Although microfinance is relatively new to the area, the growth and development of Ugandan microfinance institutions (MFIs) has been remarkable.
- Approximately 52 percent of the population of Uganda live on less than $1.25 a day
- Life expectancy is 51 years
- Health issues include HIV/AIDS (5.4 percent of the population aged 15-49 is HIV positive) and malaria
Microfinance has become a lively private industry serving Uganda's poor and has demonstrated substantial growth. It operates across urban and rural areas and concentrates on the lower income levels of society (the economically active poor), which comprise the overwhelming majority of the population.
Grameen Foundation began its work in Sub-Saharan Africa in Uganda. In 2002, Grameen Foundation and MTN Uganda launched MTN Village Phone as the first Village Phone program in sub-Saharan Africa. It was also the first replication of Village Phone outside of Bangladesh where it was pioneered by Grameen Telecom. Per our agreement, in 2006, we sold our stake of MTN Village Phone back to MTN Uganda, making a completely locally-owned company.
Currently, our Application Laboratory (AppLab) is working in Uganda to test, develop and scale mobile applications that can improve the lives and livelihoods in poor, underserved communities.

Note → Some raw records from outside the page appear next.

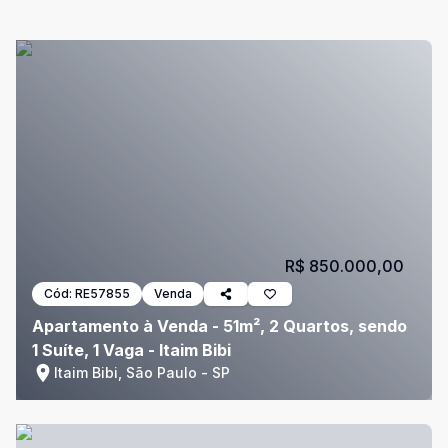
R$ 850.000,00
Cód:
RE57855
Venda
Apartamento à Venda - 51m², 2 Quartos, sendo
1 Suíte, 1 Vaga - Itaim Bibi
Itaim Bibi, São Paulo - SP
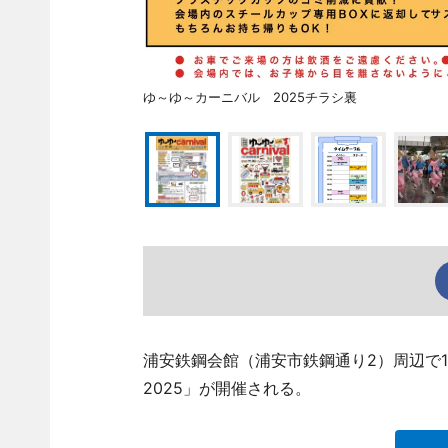
ゆ～ゆ～カーニバル 2025チラシ裏
浦安鉄鋼会館（浦安市鉄鋼通り2）周辺で
2025」が開催される。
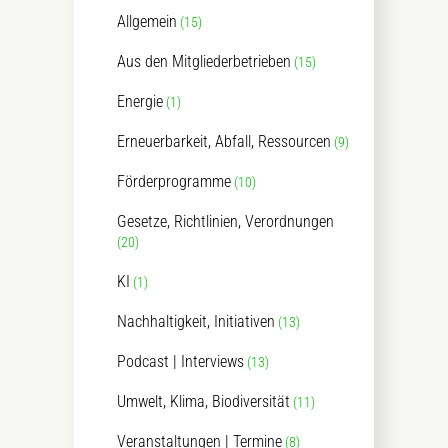
Allgemein
(15)
Aus den Mitgliederbetrieben
(15)
Energie
(1)
Erneuerbarkeit, Abfall, Ressourcen
(9)
Förderprogramme
(10)
Gesetze, Richtlinien, Verordnungen
(20)
KI
(1)
Nachhaltigkeit, Initiativen
(13)
Podcast | Interviews
(13)
Umwelt, Klima, Biodiversität
(11)
Veranstaltungen | Termine
(8)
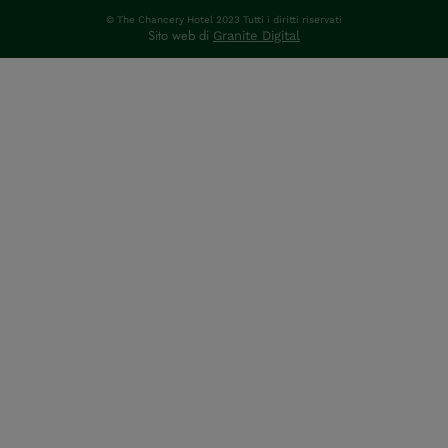
© The Chancery Hotel 2023 Tutti i diritti riservati
Sito web di
Granite Digital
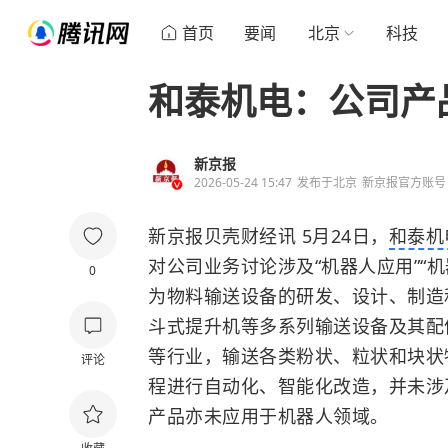
首页
要闻
北京
科技
和泰机电：公司产
新京报
2026-05-24 15:47
发布于
北京
新京报官方账号
新京报贝壳财经讯 5月24日，
和泰机
对公司业务讨论涉及“机器人应用”“
0
为物料输送设备的研发、设计、制造
斗式提升机等多系列输送设备及其配
等行业，输送各类粉状、粒状和块状
评论
程进行自动化、智能化改造，并未涉
产品亦未应用于机器人领域。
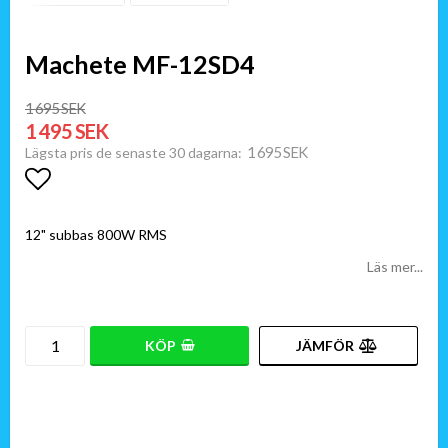
Machete MF-12SD4
1 695 SEK
1 495 SEK
1 695 SEK
Lägsta pris de senaste 30 dagarna
Lägg till i favoritlistan
12" subbas 800W RMS
Läs mer...
KÖP
JÄMFÖR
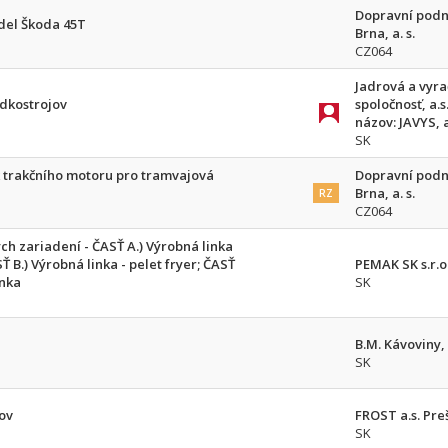
Dopravní podn
del Škoda 45T
Brna, a. s.
CZ064
Jadrová a vyr
adkostrojov
spoločnosť, a.s
názov: JAVYS, a
SK
 trakčního motoru pro tramvajová
Dopravní podn
Brna, a. s.
RZ
CZ064
h zariadení - ČASŤ A.) Výrobná linka
 B.) Výrobná linka - pelet fryer; ČASŤ
PEMAK SK s.r.o
inka
SK
B.M. Kávoviny, s
SK
ov
FROST a.s. Pre
SK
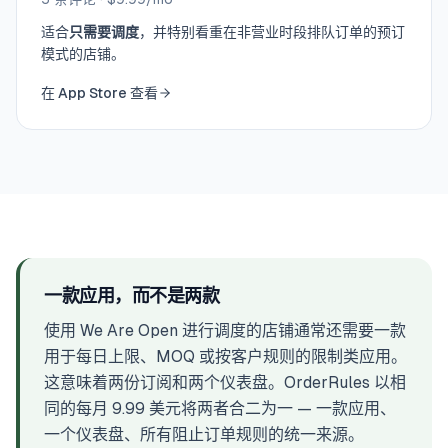
适合
只需要调度
，并特别看重在非营业时段排队订单的预订
模式的店铺。
在 App Store 查看
一款应用，而不是两款
使用 We Are Open 进行调度的店铺通常还需要一款
用于每日上限、MOQ 或按客户规则的限制类应用。
这意味着两份订阅和两个仪表盘。OrderRules 以相
同的每月 9.99 美元将两者合二为一 — 一款应用、
一个仪表盘、所有阻止订单规则的统一来源。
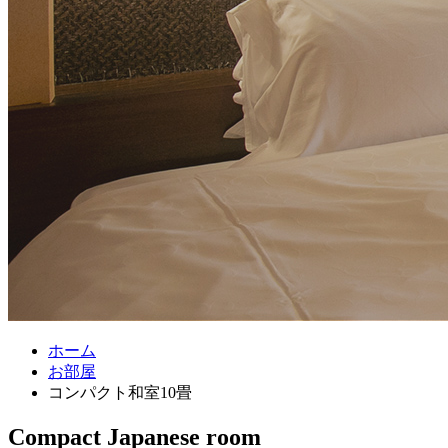
ホーム
お部屋
コンパクト和室10畳
Compact Japanese room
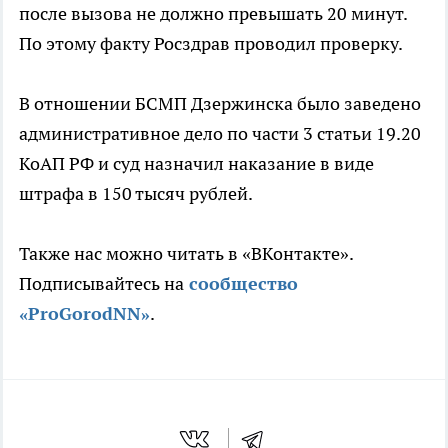
после вызова не должно превышать 20 минут.
По этому факту Росздрав проводил проверку.
В отношении БСМП Дзержинска было заведено
административное дело по части 3 статьи 19.20
КоАП РФ и суд назначил наказание в виде
штрафа в 150 тысяч рублей.
Также нас можно читать в «ВКонтакте».
Подписывайтесь на
сообщество
«ProGorodNN»
.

We launched our first group of applications in 2009, in collaboration with Google and MTN Uganda.
In addition, our Community Knowledge Worker initiative is exploring how locally-based “trusted intermediaries” can meet the needs of small-holder farmers by providing information and other services through mobile phones. Launched in November 2008, the initiative is currently working in two regions in Uganda to disseminate information to help farmers improve their productivity and increase revenues and to collect information which can help others better meet their needs.